* Actions to take:
1. Answer these about the noise generator description:
(a) What address do the TRACE_TYPE_READ records carry?
(b) Which analyzer option adds the noise generator workload to the scheduler's input workloads?
(c) What is the default number of noise records to generate?
2. Reproduce the noise generator description between "Currently noise_generator_t only" and "the scheduler expects.", inclusive.
BEGIN Extract
Scaffolding for the noise generator.
Adds noise_generator_t as a subclass of the iterator reader_t.
Currently noise_generator_t only produces TRACE_TYPE_READ records
with address 0xdeadbeef (easier to spot in tools' output). These records are
preceded by TRACE_TYPE_THREAD, TRACE_TYPE_PID,
TRACE_MARKER_TYPE_TIMESTAMP and followed by TRACE_TYPE_THREAD_EXIT
as this is the sequence of records the scheduler expects.
As of now, the user can add a single-process, single-thread noise generator workload to
the scheduler's input workloads through the -noise_generator_enable analyzer option
in the drmemtrace framework. Adding a noise_generator_t to the scheduler's input
workloads is done by the factory class noise_generator_factory_t through its
create_noise_generator() method, which returns a noise generator as an
input_reader_t that can then be added to the scheduler's input_workload_t
vector. Currently, there are three knobs the user can control in the noise generator:
PID, TID, and number of noise records to generate. These knobs are encapsulated
in the noise_generator_info_t struct. For now they are pre-set with default values:
PID = 1, TID = 1, number of noise records to generate = 1000.
END Extract
BEGIN Data excerpt
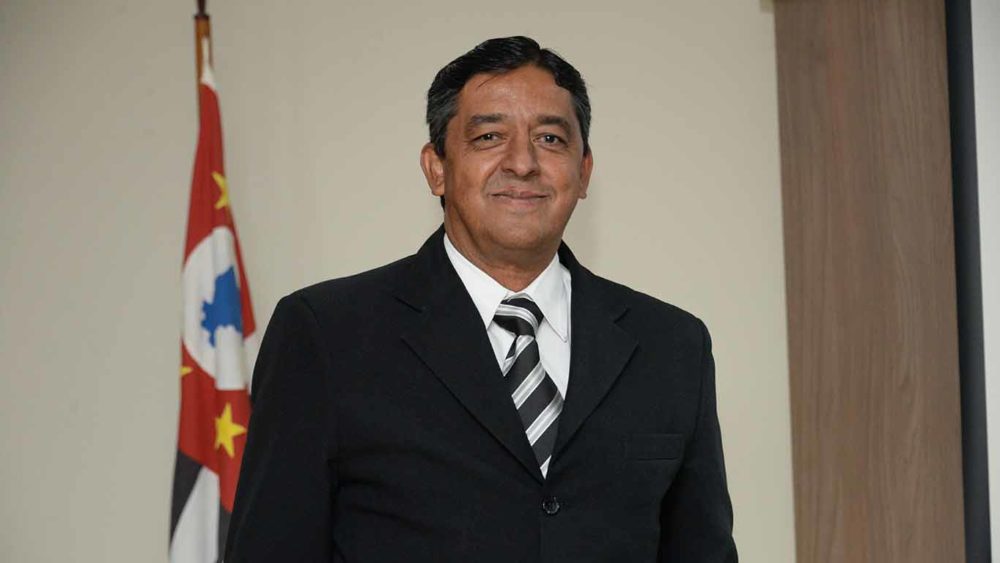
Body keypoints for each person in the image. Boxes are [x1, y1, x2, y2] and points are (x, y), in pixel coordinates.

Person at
END Data excerpt
* Answer list:
1.
(a) 0xdeadbeef
(b) -noise_generator_enable
(c) 1000

2.
Currently noise_generator_t only produces TRACE_TYPE_READ records
with address 0xdeadbeef (easier to spot in tools' output). These records are
preceded by TRACE_TYPE_THREAD, TRACE_TYPE_PID,
TRACE_MARKER_TYPE_TIMESTAMP and followed by TRACE_TYPE_THREAD_EXIT
as this is the sequence of records the scheduler expects.